Thursday 10 February 2011

Money doesn't grow on trees...

The tree of pure evil

Money is the root of all evil according to some people, as if the concept of evil is some sort of large mutated plant, with every leaf, root and xylem vessel representing something wicked. But the phrase is wrong. It's not the root of all evil, it's the root of all annoyance and irritation. I suppose that phrase isn't quite as catchy.

It’s the small things that make money so maddening. For example, when cashiers put the coins on top of the note, forcing you to either execute a tablecloth removal manoeuvre to take out the note from underneath the pile of coins, or to crunch up your hand to ensure none of the shiny cylinders escape your grip whilst the note becomes a crumpled mess, an insult to the next cashier you present it to.
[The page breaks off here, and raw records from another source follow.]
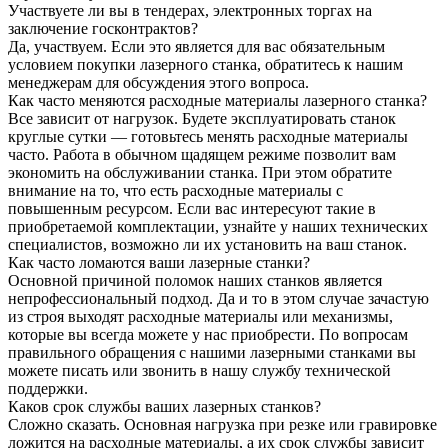
Участвуете ли вы в тендерах, электронных торгах на
заключение госконтрактов?
Да, участвуем. Если это является для вас обязательным
условием покупки лазерного станка, обратитесь к нашим
менеджерам для обсуждения этого вопроса.
Как часто меняются расходные материалы лазерного станка?
Все зависит от нагрузок. Будете эксплуатировать станок
круглые сутки — готовьтесь менять расходные материалы
часто. Работа в обычном щадящем режиме позволит вам
экономить на обслуживании станка. При этом обратите
внимание на то, что есть расходные материалы с
повышенным ресурсом. Если вас интересуют такие в
приобретаемой комплектации, узнайте у наших технических
специалистов, возможно ли их установить на ваш станок.
Как часто ломаются ваши лазерные станки?
Основной причиной поломок наших станков является
непрофессиональный подход. Да и то в этом случае зачастую
из строя выходят расходные материалы или механизмы,
которые вы всегда можете у нас приобрести. По вопросам
правильного обращения с нашими лазерными станками вы
можете писать или звонить в нашу службу технической
поддержки.
Каков срок службы ваших лазерных станков?
Сложно сказать. Основная нагрузка при резке или гравировке
ложится на расходные материалы, а их срок службы зависит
Most people put the notes and the coins in separate compartments of their wallet/purses so why do cashiers give it to us in one big lump of cash, seeming intent us making fools out of ourselves, fumbling around trying to get everything into the right place without dropping anything.

And I’m not saying put the coins underneath the note either. Just give me the money in the easiest way possible. You don’t need to build a structure worthy of Grand Designs: Coins and Notes Edition on my hand. Just give me the note, wait until it’s put in its correct place and then give me the coins. How hard is that?

Another aggravating currency circumstance occurs when you need £5 or £10 worth of change because the idiotic cash machine only decided to cough out £20 notes, and there aren’t any notes in the till. In order to give you back your correct change, they dish out the £1 coins, making your change that much heavier than normal. It’s not such a large mass that it would force you to walk sideways due to the extra weight in your pocket, but it’s heavy enough to be ubiquitously noticeable. Every time you take a step, you hear the coins jangle in your pocket, knocking against your leg, become increasingly bothersome with each subsequent step. It’s a petty frustration, but it’s a frustration nonetheless.

The most infuriating thing to do with money is cash machines. These lumps of metal seem to have the sole objective of making withdrawing money as painful as possible. Not physical pain though, it’s not as though a clawed hand flies out at you and begins to tear you throat out if you put the wrong PIN number in. Usually, there’s some waddling simpleton trying to get money out in front of you, taking as much time as is humanly possible, as you wait behind them, looking like a poor criminal who has nothing better to do than to hang around cash machines, ready to pounce as your next victim withdraws their money.

Cash machines really aren’t that hard to operate. Somehow, these idiots seems to dither about, wondering whether to get a pointless receipt with their cash or not, checking their bank balance to make themselves feel rich while spending hours feeling smug about it, while you continue to wait. I’m pretty sure that every time that using an outdoor cash machine is the most practical, it’s always pouring with rain and there’s a queue. Sod’s law in action once again.

And the money seems to be spluttered out in the largest denominations possible. If I need £30 for the next few weeks to buy lunch, I don’t understand why the cash machine needs to send me on my way with a £20 note alongside my slightly less irritating £10 note. Just give me six £5 notes and I’ll be happy. I take out money in larger amounts such as £30 in one go rather than three separate trips to get £10 to avoid the damned thing.

Money doesn’t grow on trees, but idiots do. These morons end up getting a job as a professional Cash Machine Dawdlers, only existing to waste our time. And because time equals money, they're throwing our money down the drain. Like filthy rainwater.